Please reproduce every line of the records below, keeping each character, number and space unchanged.

======== EXERCISE INPUT ========

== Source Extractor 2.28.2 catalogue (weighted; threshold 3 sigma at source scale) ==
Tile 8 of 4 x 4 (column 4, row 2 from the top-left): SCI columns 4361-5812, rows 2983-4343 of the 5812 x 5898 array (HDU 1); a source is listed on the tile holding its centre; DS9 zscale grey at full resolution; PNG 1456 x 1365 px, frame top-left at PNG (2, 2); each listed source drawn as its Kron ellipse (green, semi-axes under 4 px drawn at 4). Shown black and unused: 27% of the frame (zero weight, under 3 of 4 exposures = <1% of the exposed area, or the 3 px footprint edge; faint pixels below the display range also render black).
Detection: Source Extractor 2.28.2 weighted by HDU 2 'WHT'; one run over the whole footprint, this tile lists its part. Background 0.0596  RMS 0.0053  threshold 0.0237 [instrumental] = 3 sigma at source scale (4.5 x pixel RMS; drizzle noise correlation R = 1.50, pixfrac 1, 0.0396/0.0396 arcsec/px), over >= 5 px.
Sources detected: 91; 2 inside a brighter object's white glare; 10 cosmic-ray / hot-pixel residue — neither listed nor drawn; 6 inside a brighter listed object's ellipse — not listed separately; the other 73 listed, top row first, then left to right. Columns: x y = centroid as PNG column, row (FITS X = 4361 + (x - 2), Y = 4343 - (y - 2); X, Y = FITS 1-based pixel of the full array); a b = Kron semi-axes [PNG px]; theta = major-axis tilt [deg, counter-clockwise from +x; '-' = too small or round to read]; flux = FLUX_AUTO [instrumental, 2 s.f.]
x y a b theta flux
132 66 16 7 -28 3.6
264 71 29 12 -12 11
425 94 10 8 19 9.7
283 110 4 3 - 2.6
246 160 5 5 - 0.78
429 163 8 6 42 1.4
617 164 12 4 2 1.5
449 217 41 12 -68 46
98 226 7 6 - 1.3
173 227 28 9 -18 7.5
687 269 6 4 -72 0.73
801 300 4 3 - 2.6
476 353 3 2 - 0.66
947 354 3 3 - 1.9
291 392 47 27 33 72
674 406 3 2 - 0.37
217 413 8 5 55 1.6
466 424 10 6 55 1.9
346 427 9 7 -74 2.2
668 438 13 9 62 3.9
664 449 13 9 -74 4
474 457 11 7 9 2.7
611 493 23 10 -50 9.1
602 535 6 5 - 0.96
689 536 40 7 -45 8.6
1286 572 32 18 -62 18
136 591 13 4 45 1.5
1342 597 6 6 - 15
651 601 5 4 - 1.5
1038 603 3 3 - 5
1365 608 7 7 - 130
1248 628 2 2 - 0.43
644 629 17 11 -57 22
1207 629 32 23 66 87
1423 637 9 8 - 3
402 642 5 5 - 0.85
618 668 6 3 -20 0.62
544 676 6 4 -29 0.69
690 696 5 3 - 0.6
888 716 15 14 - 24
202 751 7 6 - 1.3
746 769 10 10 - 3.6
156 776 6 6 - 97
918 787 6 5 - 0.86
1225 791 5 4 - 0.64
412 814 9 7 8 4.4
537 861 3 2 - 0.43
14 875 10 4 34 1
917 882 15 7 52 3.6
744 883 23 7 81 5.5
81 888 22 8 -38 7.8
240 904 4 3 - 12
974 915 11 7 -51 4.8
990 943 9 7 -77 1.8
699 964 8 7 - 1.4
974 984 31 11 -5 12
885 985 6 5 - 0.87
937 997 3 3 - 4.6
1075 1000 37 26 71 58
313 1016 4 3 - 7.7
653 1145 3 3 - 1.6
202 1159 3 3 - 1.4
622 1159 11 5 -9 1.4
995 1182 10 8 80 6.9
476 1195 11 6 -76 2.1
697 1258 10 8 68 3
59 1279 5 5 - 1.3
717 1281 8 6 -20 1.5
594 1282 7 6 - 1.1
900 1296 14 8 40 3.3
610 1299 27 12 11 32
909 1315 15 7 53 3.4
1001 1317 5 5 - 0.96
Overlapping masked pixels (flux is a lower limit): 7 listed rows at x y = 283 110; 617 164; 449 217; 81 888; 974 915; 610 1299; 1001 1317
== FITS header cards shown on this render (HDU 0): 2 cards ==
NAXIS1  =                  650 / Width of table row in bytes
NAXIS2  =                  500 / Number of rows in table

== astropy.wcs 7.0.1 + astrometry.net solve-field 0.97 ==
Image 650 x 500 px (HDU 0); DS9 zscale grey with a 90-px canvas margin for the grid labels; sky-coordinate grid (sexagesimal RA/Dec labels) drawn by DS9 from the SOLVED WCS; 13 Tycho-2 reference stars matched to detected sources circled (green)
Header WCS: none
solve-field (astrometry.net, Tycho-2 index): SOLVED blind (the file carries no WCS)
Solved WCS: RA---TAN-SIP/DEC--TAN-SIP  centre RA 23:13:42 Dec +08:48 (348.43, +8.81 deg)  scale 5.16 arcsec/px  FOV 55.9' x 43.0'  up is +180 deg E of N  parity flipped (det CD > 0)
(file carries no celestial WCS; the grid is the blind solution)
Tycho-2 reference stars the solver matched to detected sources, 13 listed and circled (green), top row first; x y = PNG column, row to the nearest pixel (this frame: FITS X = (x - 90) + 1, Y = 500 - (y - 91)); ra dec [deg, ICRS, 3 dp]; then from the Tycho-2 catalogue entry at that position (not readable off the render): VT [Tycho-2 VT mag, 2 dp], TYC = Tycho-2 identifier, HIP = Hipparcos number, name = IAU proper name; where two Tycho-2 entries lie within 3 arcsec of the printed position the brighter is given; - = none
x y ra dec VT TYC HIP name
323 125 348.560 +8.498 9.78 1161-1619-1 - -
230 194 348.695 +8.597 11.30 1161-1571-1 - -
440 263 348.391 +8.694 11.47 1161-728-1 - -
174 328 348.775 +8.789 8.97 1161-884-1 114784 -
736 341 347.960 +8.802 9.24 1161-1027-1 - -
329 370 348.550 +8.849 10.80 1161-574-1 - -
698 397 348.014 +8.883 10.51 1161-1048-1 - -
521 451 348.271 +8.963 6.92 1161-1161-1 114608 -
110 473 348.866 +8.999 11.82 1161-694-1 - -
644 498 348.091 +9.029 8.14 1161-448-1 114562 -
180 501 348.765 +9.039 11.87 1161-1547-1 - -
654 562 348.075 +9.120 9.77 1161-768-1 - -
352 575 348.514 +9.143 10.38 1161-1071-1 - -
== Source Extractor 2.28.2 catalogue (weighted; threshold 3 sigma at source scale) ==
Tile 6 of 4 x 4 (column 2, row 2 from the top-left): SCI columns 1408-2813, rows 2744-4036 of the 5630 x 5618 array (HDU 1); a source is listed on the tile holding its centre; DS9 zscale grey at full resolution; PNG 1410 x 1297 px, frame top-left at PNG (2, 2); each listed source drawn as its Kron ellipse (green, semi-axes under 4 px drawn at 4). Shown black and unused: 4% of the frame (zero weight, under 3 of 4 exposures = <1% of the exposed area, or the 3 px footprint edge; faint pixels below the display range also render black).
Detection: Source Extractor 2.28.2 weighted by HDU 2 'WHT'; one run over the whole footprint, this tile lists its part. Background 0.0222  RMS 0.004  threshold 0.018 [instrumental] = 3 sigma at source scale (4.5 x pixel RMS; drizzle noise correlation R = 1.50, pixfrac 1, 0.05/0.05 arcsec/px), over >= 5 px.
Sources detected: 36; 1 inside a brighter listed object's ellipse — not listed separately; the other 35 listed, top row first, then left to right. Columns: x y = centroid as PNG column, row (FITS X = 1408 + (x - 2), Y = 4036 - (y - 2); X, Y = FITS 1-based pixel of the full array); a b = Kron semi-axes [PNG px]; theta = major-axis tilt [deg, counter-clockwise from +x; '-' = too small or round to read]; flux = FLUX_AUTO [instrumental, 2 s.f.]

========

== WRITTEN ANSWER ==
== Source Extractor 2.28.2 catalogue (weighted; threshold 3 sigma at source scale) ==
Tile 8 of 4 x 4 (column 4, row 2 from the top-left): SCI columns 4361-5812, rows 2983-4343 of the 5812 x 5898 array (HDU 1); a source is listed on the tile holding its centre; DS9 zscale grey at full resolution; PNG 1456 x 1365 px, frame top-left at PNG (2, 2); each listed source drawn as its Kron ellipse (green, semi-axes under 4 px drawn at 4). Shown black and unused: 27% of the frame (zero weight, under 3 of 4 exposures = <1% of the exposed area, or the 3 px footprint edge; faint pixels below the display range also render black).
Detection: Source Extractor 2.28.2 weighted by HDU 2 'WHT'; one run over the whole footprint, this tile lists its part. Background 0.0596  RMS 0.0053  threshold 0.0237 [instrumental] = 3 sigma at source scale (4.5 x pixel RMS; drizzle noise correlation R = 1.50, pixfrac 1, 0.0396/0.0396 arcsec/px), over >= 5 px.
Sources detected: 91; 2 inside a brighter object's white glare; 10 cosmic-ray / hot-pixel residue — neither listed nor drawn; 6 inside a brighter listed object's ellipse — not listed separately; the other 73 listed, top row first, then left to right. Columns: x y = centroid as PNG column, row (FITS X = 4361 + (x - 2), Y = 4343 - (y - 2); X, Y = FITS 1-based pixel of the full array); a b = Kron semi-axes [PNG px]; theta = major-axis tilt [deg, counter-clockwise from +x; '-' = too small or round to read]; flux = FLUX_AUTO [instrumental, 2 s.f.]
x y a b theta flux
132 66 16 7 -28 3.6
264 71 29 12 -12 11
425 94 10 8 19 9.7
283 110 4 3 - 2.6
246 160 5 5 - 0.78
429 163 8 6 42 1.4
617 164 12 4 2 1.5
449 217 41 12 -68 46
98 226 7 6 - 1.3
173 227 28 9 -18 7.5
687 269 6 4 -72 0.73
801 300 4 3 - 2.6
476 353 3 2 - 0.66
947 354 3 3 - 1.9
291 392 47 27 33 72
674 406 3 2 - 0.37
217 413 8 5 55 1.6
466 424 10 6 55 1.9
346 427 9 7 -74 2.2
668 438 13 9 62 3.9
664 449 13 9 -74 4
474 457 11 7 9 2.7
611 493 23 10 -50 9.1
602 535 6 5 - 0.96
689 536 40 7 -45 8.6
1286 572 32 18 -62 18
136 591 13 4 45 1.5
1342 597 6 6 - 15
651 601 5 4 - 1.5
1038 603 3 3 - 5
1365 608 7 7 - 130
1248 628 2 2 - 0.43
644 629 17 11 -57 22
1207 629 32 23 66 87
1423 637 9 8 - 3
402 642 5 5 - 0.85
618 668 6 3 -20 0.62
544 676 6 4 -29 0.69
690 696 5 3 - 0.6
888 716 15 14 - 24
202 751 7 6 - 1.3
746 769 10 10 - 3.6
156 776 6 6 - 97
918 787 6 5 - 0.86
1225 791 5 4 - 0.64
412 814 9 7 8 4.4
537 861 3 2 - 0.43
14 875 10 4 34 1
917 882 15 7 52 3.6
744 883 23 7 81 5.5
81 888 22 8 -38 7.8
240 904 4 3 - 12
974 915 11 7 -51 4.8
990 943 9 7 -77 1.8
699 964 8 7 - 1.4
974 984 31 11 -5 12
885 985 6 5 - 0.87
937 997 3 3 - 4.6
1075 1000 37 26 71 58
313 1016 4 3 - 7.7
653 1145 3 3 - 1.6
202 1159 3 3 - 1.4
622 1159 11 5 -9 1.4
995 1182 10 8 80 6.9
476 1195 11 6 -76 2.1
697 1258 10 8 68 3
59 1279 5 5 - 1.3
717 1281 8 6 -20 1.5
594 1282 7 6 - 1.1
900 1296 14 8 40 3.3
610 1299 27 12 11 32
909 1315 15 7 53 3.4
1001 1317 5 5 - 0.96
Overlapping masked pixels (flux is a lower limit): 7 listed rows at x y = 283 110; 617 164; 449 217; 81 888; 974 915; 610 1299; 1001 1317
== FITS header cards shown on this render (HDU 0): 2 cards ==
NAXIS1  =                  650 / Width of table row in bytes
NAXIS2  =                  500 / Number of rows in table

== astropy.wcs 7.0.1 + astrometry.net solve-field 0.97 ==
Image 650 x 500 px (HDU 0); DS9 zscale grey with a 90-px canvas margin for the grid labels; sky-coordinate grid (sexagesimal RA/Dec labels) drawn by DS9 from the SOLVED WCS; 13 Tycho-2 reference stars matched to detected sources circled (green)
Header WCS: none
solve-field (astrometry.net, Tycho-2 index): SOLVED blind (the file carries no WCS)
Solved WCS: RA---TAN-SIP/DEC--TAN-SIP  centre RA 23:13:42 Dec +08:48 (348.43, +8.81 deg)  scale 5.16 arcsec/px  FOV 55.9' x 43.0'  up is +180 deg E of N  parity flipped (det CD > 0)
(file carries no celestial WCS; the grid is the blind solution)
Tycho-2 reference stars the solver matched to detected sources, 13 listed and circled (green), top row first; x y = PNG column, row to the nearest pixel (this frame: FITS X = (x - 90) + 1, Y = 500 - (y - 91)); ra dec [deg, ICRS, 3 dp]; then from the Tycho-2 catalogue entry at that position (not readable off the render): VT [Tycho-2 VT mag, 2 dp], TYC = Tycho-2 identifier, HIP = Hipparcos number, name = IAU proper name; where two Tycho-2 entries lie within 3 arcsec of the printed position the brighter is given; - = none
x y ra dec VT TYC HIP name
323 125 348.560 +8.498 9.78 1161-1619-1 - -
230 194 348.695 +8.597 11.30 1161-1571-1 - -
440 263 348.391 +8.694 11.47 1161-728-1 - -
174 328 348.775 +8.789 8.97 1161-884-1 114784 -
736 341 347.960 +8.802 9.24 1161-1027-1 - -
329 370 348.550 +8.849 10.80 1161-574-1 - -
698 397 348.014 +8.883 10.51 1161-1048-1 - -
521 451 348.271 +8.963 6.92 1161-1161-1 114608 -
110 473 348.866 +8.999 11.82 1161-694-1 - -
644 498 348.091 +9.029 8.14 1161-448-1 114562 -
180 501 348.765 +9.039 11.87 1161-1547-1 - -
654 562 348.075 +9.120 9.77 1161-768-1 - -
352 575 348.514 +9.143 10.38 1161-1071-1 - -
== Source Extractor 2.28.2 catalogue (weighted; threshold 3 sigma at source scale) ==
Tile 6 of 4 x 4 (column 2, row 2 from the top-left): SCI columns 1408-2813, rows 2744-4036 of the 5630 x 5618 array (HDU 1); a source is listed on the tile holding its centre; DS9 zscale grey at full resolution; PNG 1410 x 1297 px, frame top-left at PNG (2, 2); each listed source drawn as its Kron ellipse (green, semi-axes under 4 px drawn at 4). Shown black and unused: 4% of the frame (zero weight, under 3 of 4 exposures = <1% of the exposed area, or the 3 px footprint edge; faint pixels below the display range also render black).
Detection: Source Extractor 2.28.2 weighted by HDU 2 'WHT'; one run over the whole footprint, this tile lists its part. Background 0.0222  RMS 0.004  threshold 0.018 [instrumental] = 3 sigma at source scale (4.5 x pixel RMS; drizzle noise correlation R = 1.50, pixfrac 1, 0.05/0.05 arcsec/px), over >= 5 px.
Sources detected: 36; 1 inside a brighter listed object's ellipse — not listed separately; the other 35 listed, top row first, then left to right. Columns: x y = centroid as PNG column, row (FITS X = 1408 + (x - 2), Y = 4036 - (y - 2); X, Y = FITS 1-based pixel of the full array); a b = Kron semi-axes [PNG px]; theta = major-axis tilt [deg, counter-clockwise from +x; '-' = too small or round to read]; flux = FLUX_AUTO [instrumental, 2 s.f.]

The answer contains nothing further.